## DESCRIPTION OF THE TASK
Return, exactly and with nothing added, the line with "[167,458,1149,475] [84,490,151,503] permission" together with all lines after it through the end of the data below. No pictures belong in the copy.

## GIVEN INFORMATION

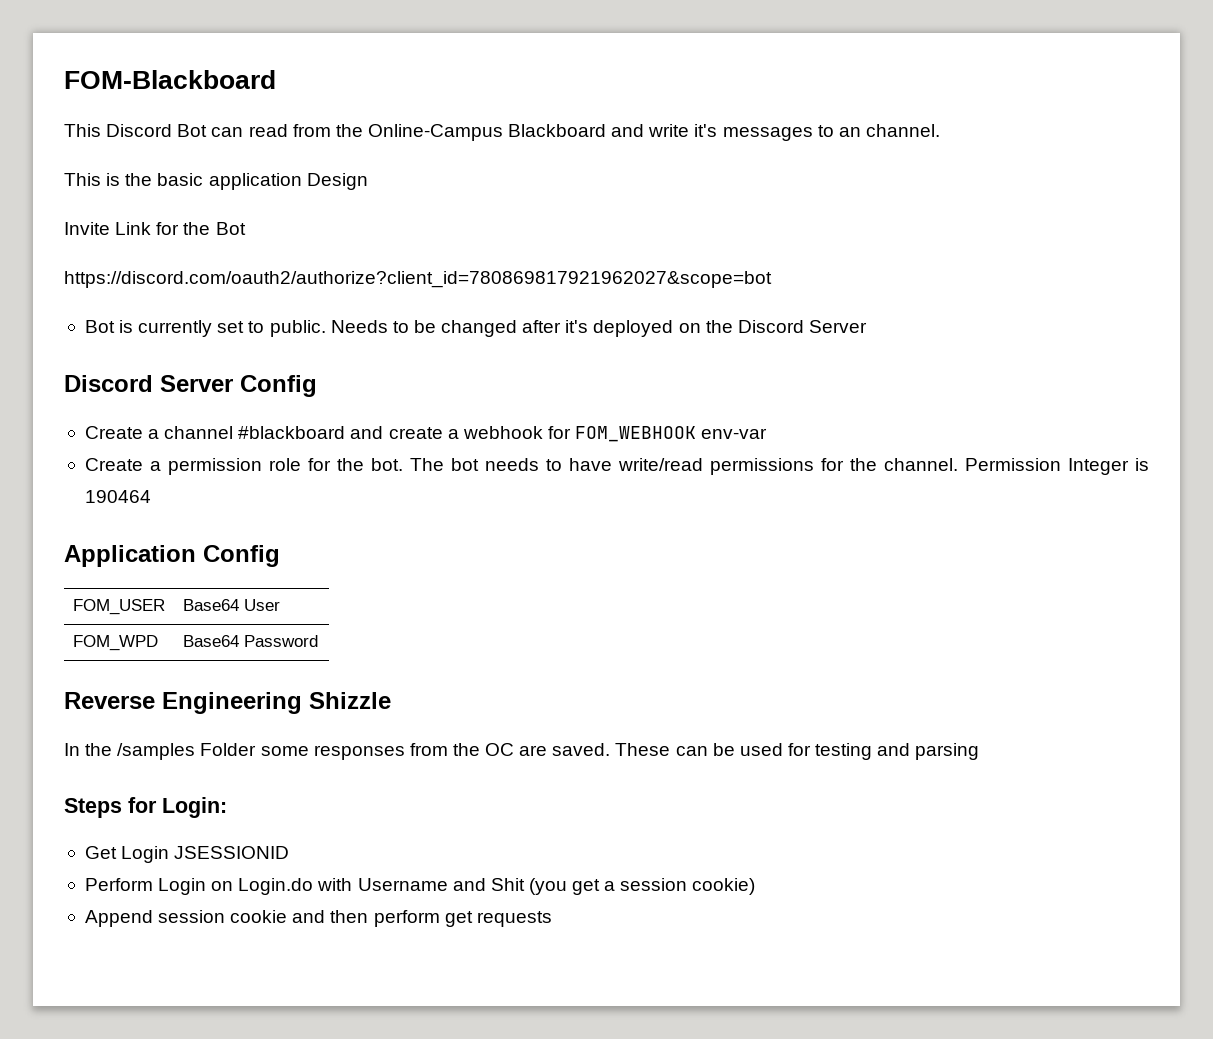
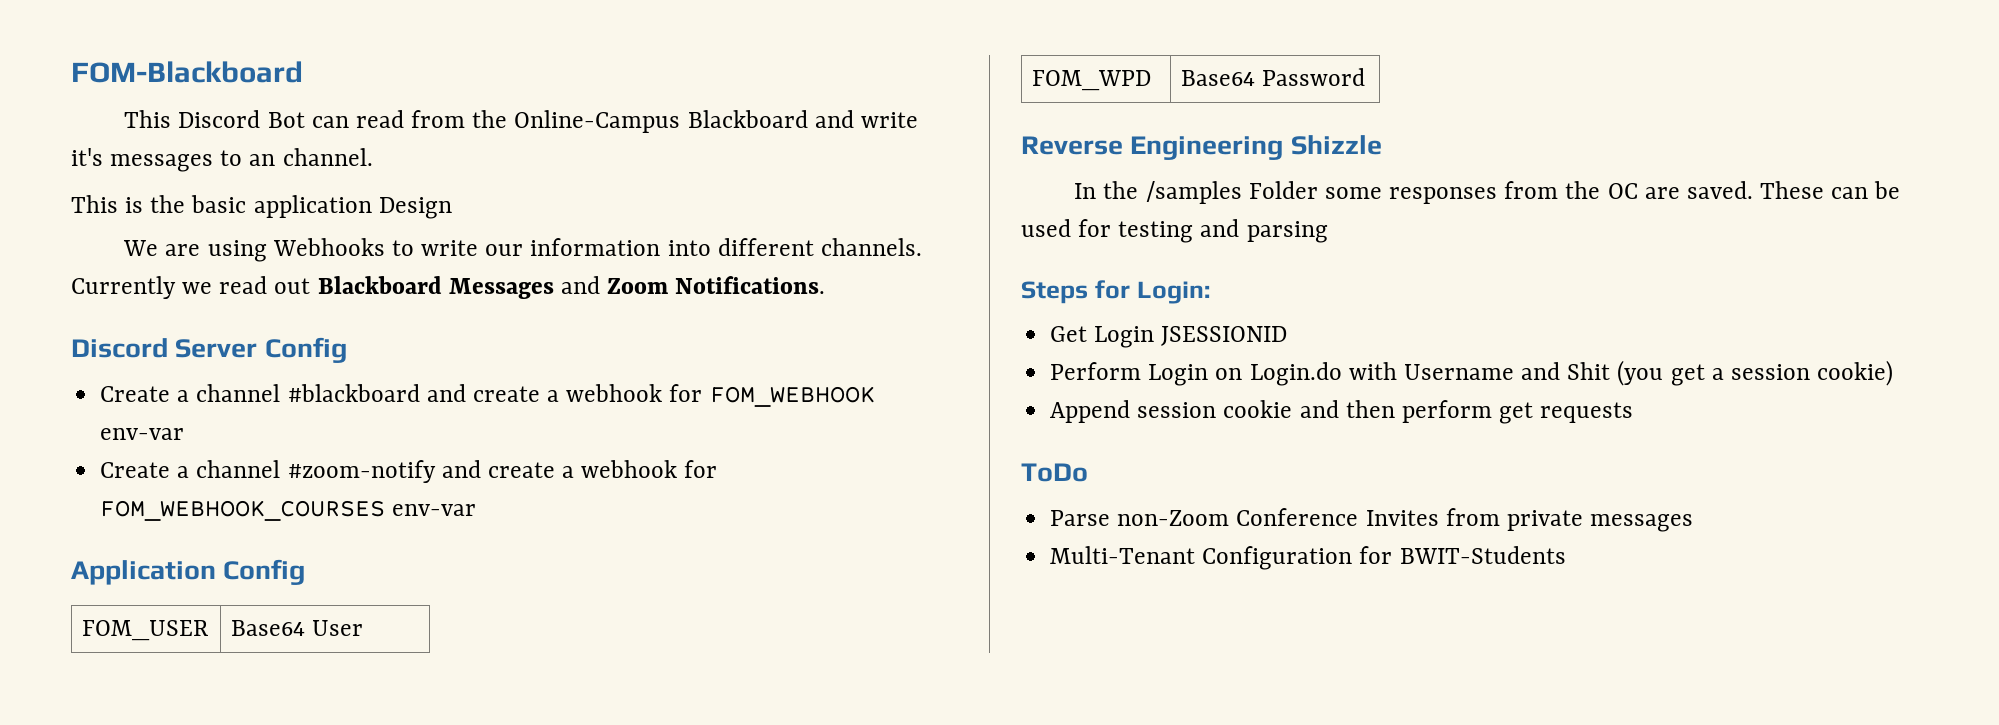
[64,222,246,235] [64,271,772,288] [84,320,867,337] Invite Link for the Bot // https://discord.com/oauth2/authorize?client_id=780869817921962027&scope=bot // Bot is currently set to public. Needs to be changed after it's deployed on the Discord Server -> [123,238,922,262] [71,276,826,299] We are using Webhooks to write our information into different channels. Currently we read out Blackboard Messages and Zoom Notifications.
[167,458,1149,475] [84,490,151,503] permission role for the bot. The bot needs to have write/read permissions for the channel. Permission Integer is 190464 -> [196,460,718,483] [100,500,477,521] channel #zoom-notify and create a webhook for FOM_WEBHOOK_COURSES env-var
(552, 919) none -> [1021,463,1088,482] [1050,508,1694,532] [1050,546,1566,570] // ToDo // Parse non-Zoom Conference Invites from private messages // Multi-Tenant Configuration for BWIT-Students

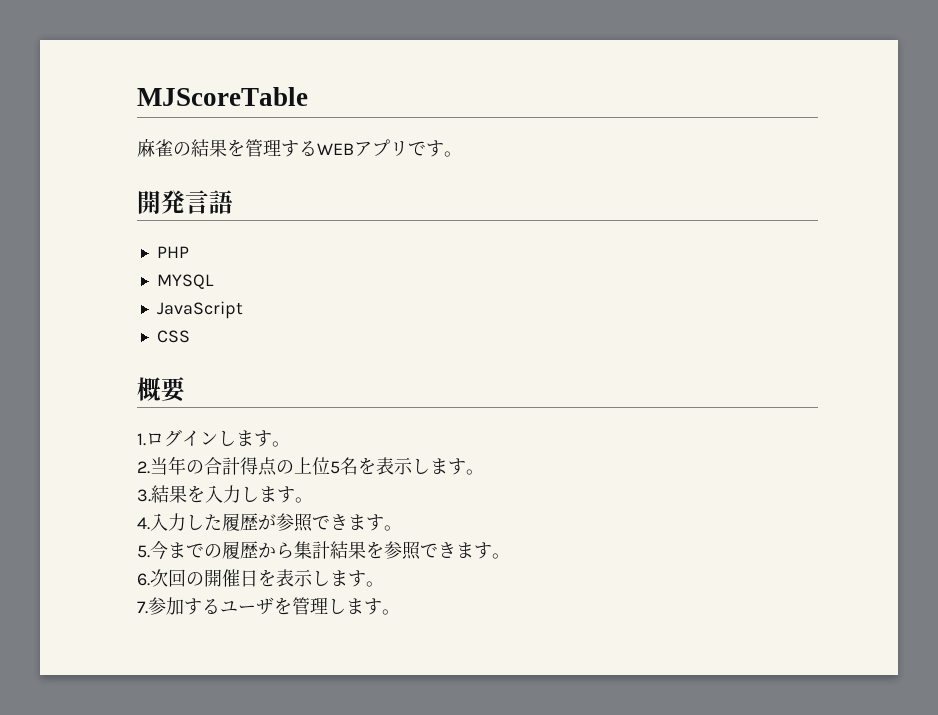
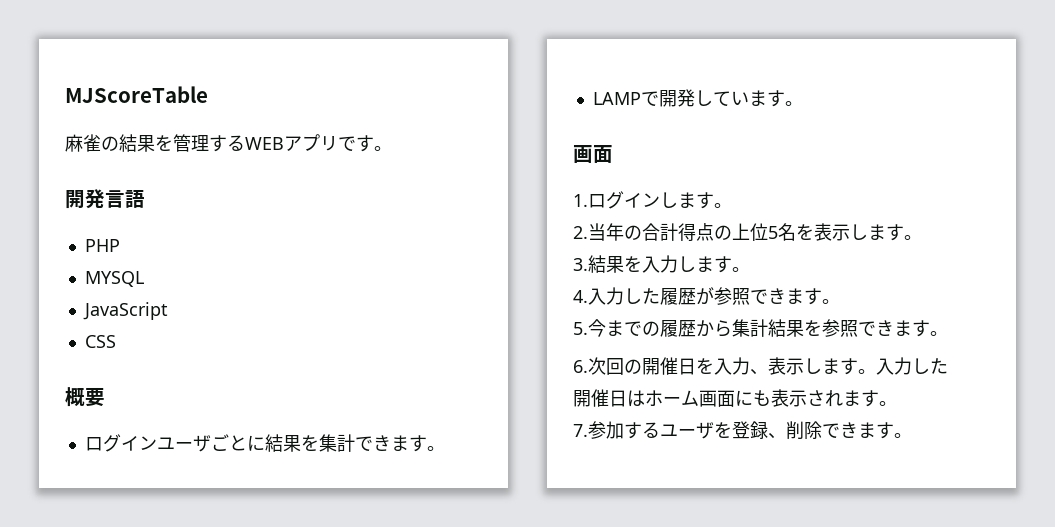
(186, 389) none -> [84,434,445,452] [592,89,803,107] [573,145,613,163] // ログインユーザごとに結果を集計できます。 // LAMPで開発しています。 // 画面
[276,569,384,587] 表示します。 -> [714,357,948,375] [573,389,897,407] 入力、表示します。入力した開催日はホーム画面にも表示されます。
[292,597,346,615] 管理し -> [732,421,858,439] 登録、削除でき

## SOLUTION TO THIS PROBLEM
[167,458,1149,475] [84,490,151,503] permission role for the bot. The bot needs to have write/read permissions for the channel. Permission Integer is 190464 -> [196,460,718,483] [100,500,477,521] channel #zoom-notify and create a webhook for FOM_WEBHOOK_COURSES env-var
(552, 919) none -> [1021,463,1088,482] [1050,508,1694,532] [1050,546,1566,570] // ToDo // Parse non-Zoom Conference Invites from private messages // Multi-Tenant Configuration for BWIT-Students

(186, 389) none -> [84,434,445,452] [592,89,803,107] [573,145,613,163] // ログインユーザごとに結果を集計できます。 // LAMPで開発しています。 // 画面
[276,569,384,587] 表示します。 -> [714,357,948,375] [573,389,897,407] 入力、表示します。入力した開催日はホーム画面にも表示されます。
[292,597,346,615] 管理し -> [732,421,858,439] 登録、削除でき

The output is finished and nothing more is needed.